### ТЕКСТ ДЛЯ ЧТЕНИЯ
Добавить в цитаты Настройки чтения

Страница 1 из 16

Илья Эренбург

Война. Апрель 1942 г. — март 1943 г.

Немец

Оправдание ненависти

Из всех русских писателей гитлеровские идеологи относятся наиболее снисходительно к Достоевскому. Гитлеровцам понравились сцены нравственного терзания, показанные великим русским писателем. Однако фашисты — плохие читатели, им не понять гения Достоевского, который, опускаясь в темные глубины души, озарял их светом сострадания и любви. Один из немецких «ценителей» Достоевского написал в журнальной статье: «Достоевский — это оправдание пыток». Глупые и мерзкие слова. Гитлеровцы пытаются оправдать Гиммлера, Достоевским. Они не в силах понять жертвенности Сони, доброты Груни. Русская душа для них — запечатанная книга.

### Тестовые задания по диаграммам
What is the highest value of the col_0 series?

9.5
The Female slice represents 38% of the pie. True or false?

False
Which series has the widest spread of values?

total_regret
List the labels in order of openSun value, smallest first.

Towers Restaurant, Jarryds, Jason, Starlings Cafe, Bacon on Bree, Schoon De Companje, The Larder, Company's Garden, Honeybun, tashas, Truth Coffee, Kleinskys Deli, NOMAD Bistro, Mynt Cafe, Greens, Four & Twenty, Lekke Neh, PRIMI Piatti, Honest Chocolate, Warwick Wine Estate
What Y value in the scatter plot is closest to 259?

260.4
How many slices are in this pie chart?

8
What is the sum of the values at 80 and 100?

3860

...

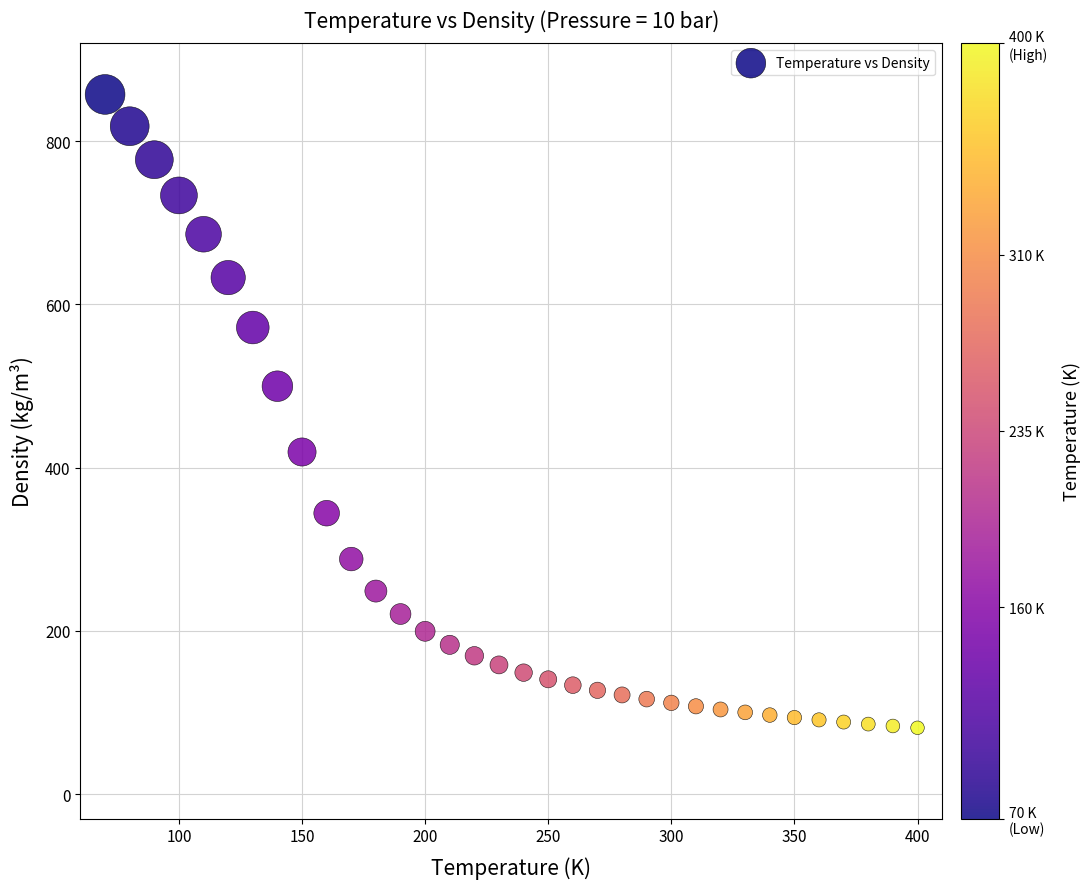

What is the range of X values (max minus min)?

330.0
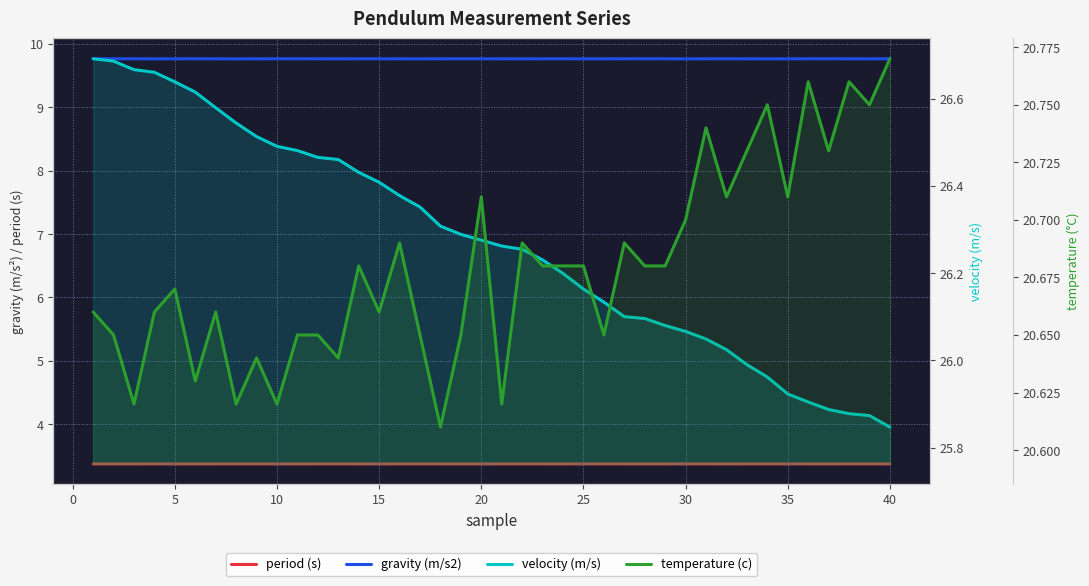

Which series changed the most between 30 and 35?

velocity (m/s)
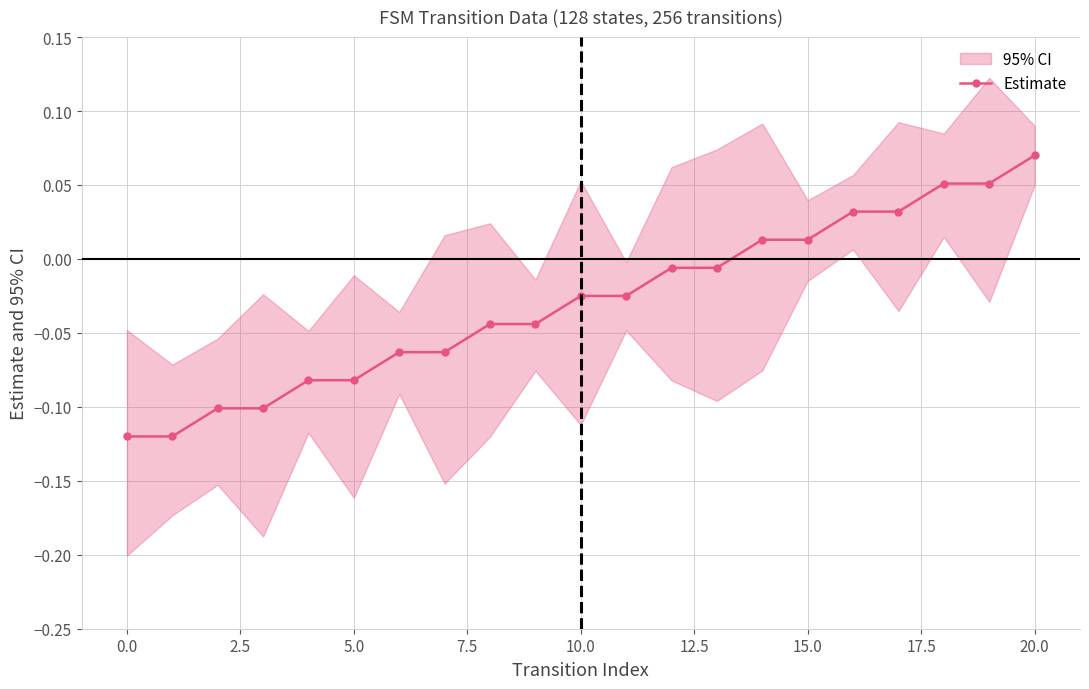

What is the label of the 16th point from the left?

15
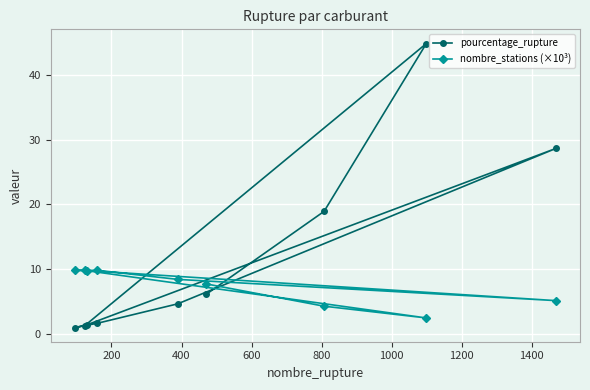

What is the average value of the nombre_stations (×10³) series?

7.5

### ЗАДАНИЯ
(1) Согласуются ли с текстом о Достоевском утверждения (а), (б), (в)? Для каждого ответьте «да» или «нет» и точно процитируйте решающие слова текста.
(а) Гитлеровские идеологи относятся к Достоевскому снисходительнее, чем к другим русским писателям.
(б) Автор называет фашистов внимательными читателями.
(в) Немецкий «ценитель» высказал мысль об оправдании пыток в книге.
(2) Выведите без изменений строки записей, начиная со строки с «What is the highest» и заканчивая строкой с «What is the sum of the values at 80 and 100?» включительно.

### ОТВЕТЫ
(1)
(а) Да: «Из всех русских писателей гитлеровские идеологи относятся наиболее снисходительно к Достоевскому».
(б) Нет: «фашисты — плохие читатели».
(в) Нет: «написал в журнальной статье».

(2)
What is the highest value of the col_0 series?

9.5
The Female slice represents 38% of the pie. True or false?

False
Which series has the widest spread of values?

total_regret
List the labels in order of openSun value, smallest first.

Towers Restaurant, Jarryds, Jason, Starlings Cafe, Bacon on Bree, Schoon De Companje, The Larder, Company's Garden, Honeybun, tashas, Truth Coffee, Kleinskys Deli, NOMAD Bistro, Mynt Cafe, Greens, Four & Twenty, Lekke Neh, PRIMI Piatti, Honest Chocolate, Warwick Wine Estate
What Y value in the scatter plot is closest to 259?

260.4
How many slices are in this pie chart?

8
What is the sum of the values at 80 and 100?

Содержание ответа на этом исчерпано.